Generative AI offers a fundamental change in voice changing technology, enabling red team operators to switch scenarios and caller voice tones on the fly--and with a much broader spectrum of options than a single team alone can emulate. Tevora experimented with several open source and free AI based options for this including open source projects such as Real-Time-Voice-Cloning and services such as Resemble.AI, but found these insufficient to mount a convincing attack.

That’s when we discovered Respeecher, which offers a compelling and powerful voice changing system suitable for use in real-time social engineering attacks. Partnering with Respeecher, we were able to use their RTC demo instance to execute proof of concept attacks.

The setup needed to execute this attack is relatively simple, but it does rely on a few third-party tools such as Google Voice, Spoofcard, Black Hole, and Audio Hijack. For detailed instructions on setting up your own instance of Respeecher to perform real-time voice cloning, check out Part 2 of this blog series here.

Voice Cloning Demonstration

Respeecher is a company who does research targeting specifically voice cloning through Generative AI. The demonstration instance they spun up for us included a few voices for us to try, which included several voices as presets that would work in real time. The Respeecher instance itself requires no user set up and with the provided pre-trained models, it takes only a few seconds to switch between voices. Critically, the target voice model accounts for the intonation, accent, and other nuances of the cloned voice. As an American male, it was fascinating to hear my voice as an Eastern European female. The sample set provided in the Respeecher demo has several models from different regions.

We captured audio showing how powerful these tools are when combined, which you can hear below:

These results are fairly convincing, but believability could be further enhanced using a target speaker from the organization that is being tested. In an AI-assisted social engineering campaign, a red team engineer could, for example, take audio of an organization’s CEO speaking at a TED talk and use it to train an AI model. Voice cloning only requires about five seconds of audio to create a convincing voice model. Using Respeecher and the other AI-assisted tools, the attacker could then realistically render the CEO’s voice in real time on social engineering calls, increasing the likelihood that targeted individuals would give up sensitive information or take sensitive actions.

The Future

The impact of using voice cloning in real time with spoofed numbers is critical, not just in a workplace, but in other aspects of life.
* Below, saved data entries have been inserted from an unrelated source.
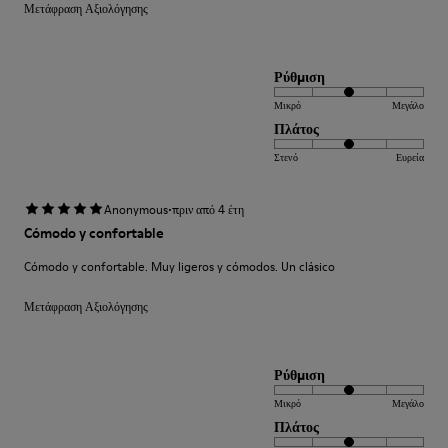
Μετάφραση Αξιολόγησης
Ρύθμιση
Μικρό
Μεγάλο
Πλάτος
Στενό
Ευρεία
·
Anonymous
πριν από 4 έτη
Cómodo y confortable
Cómodo y confortable. Muy ligeros y cómodos. Un clásico
Μετάφραση Αξιολόγησης
Ρύθμιση
Μικρό
Μεγάλο
Πλάτος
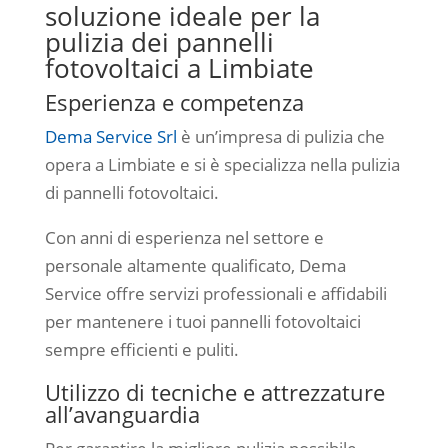
soluzione ideale per la
pulizia dei pannelli
fotovoltaici a Limbiate
Esperienza e competenza
Dema Service Srl
è un’impresa di pulizia che
opera a Limbiate e si è specializza nella pulizia
di pannelli fotovoltaici.
Con anni di esperienza nel settore e
personale altamente qualificato, Dema
Service offre servizi professionali e affidabili
per mantenere i tuoi pannelli fotovoltaici
sempre efficienti e puliti.
Utilizzo di tecniche e attrezzature
all’avanguardia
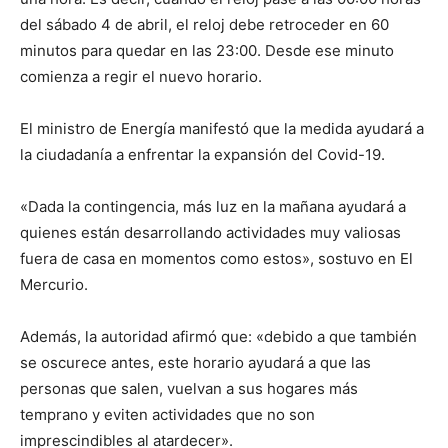
del sábado 4 de abril, el reloj debe retroceder en 60
minutos para quedar en las 23:00. Desde ese minuto
comienza a regir el nuevo horario.
El ministro de Energía manifestó que la medida ayudará a
la ciudadanía a enfrentar la expansión del Covid-19.
«Dada la contingencia, más luz en la mañana ayudará a
quienes están desarrollando actividades muy valiosas
fuera de casa en momentos como estos», sostuvo en El
Mercurio.
Además, la autoridad afirmó que: «debido a que también
se oscurece antes, este horario ayudará a que las
personas que salen, vuelvan a sus hogares más
temprano y eviten actividades que no son
imprescindibles al atardecer».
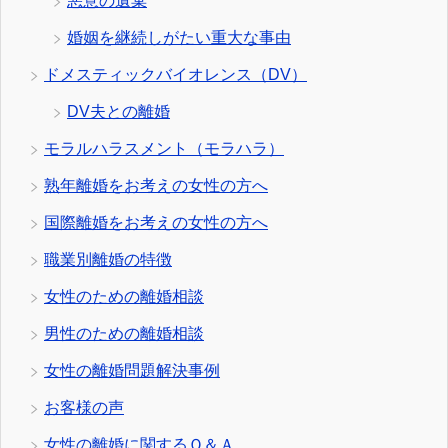
悪意の遺棄
婚姻を継続しがたい重大な事由
ドメスティックバイオレンス（DV）
DV夫との離婚
モラルハラスメント（モラハラ）
熟年離婚をお考えの女性の方へ
国際離婚をお考えの女性の方へ
職業別離婚の特徴
女性のための離婚相談
男性のための離婚相談
女性の離婚問題解決事例
お客様の声
女性の離婚に関するＱ＆Ａ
Some financial institutions such as Capital One and HSBC have started using voice recognition for banking. This could become problematic, as we have demonstrated how simple it is to clone a voice rather convincingly. In general, being able to execute this attack chain will greatly increase the success rate of phone pretexts and social engineering attacks. An attacker can assume any identity, gender, age, and even nationality on a call and can transition to a completely different identity seamlessly on live calls. This provides an added element of realism and can really be used to exploit voice recognition between people. Another consideration is that the technology that currently exists for cloning only requires a few seconds of speech. For an adversary, this attack chain is low risk, high reward. This technology and attack chain enables attackers to make persistent attempts against the same target as the ability to transition to different identities in a split second is trivial.

Our answer to the question, “Should we be worried?” is, “to a healthy degree”. As these technologies become public and more accessible down the line, new defenses and a healthy dose of skepticism will be needed. When executed properly, true adversary simulation engagements will often end with questions like, “How do we protect against this?”. Our standard response is security awareness training and technical security controls such as MFA that could compensate for the risk, but the better answer is to have consistent attack simulations to highlight the deficiencies in your organization. Tevora’s adversary simulation team is always conducting research and weaponizing advanced techniques to identify attack chains before they happen.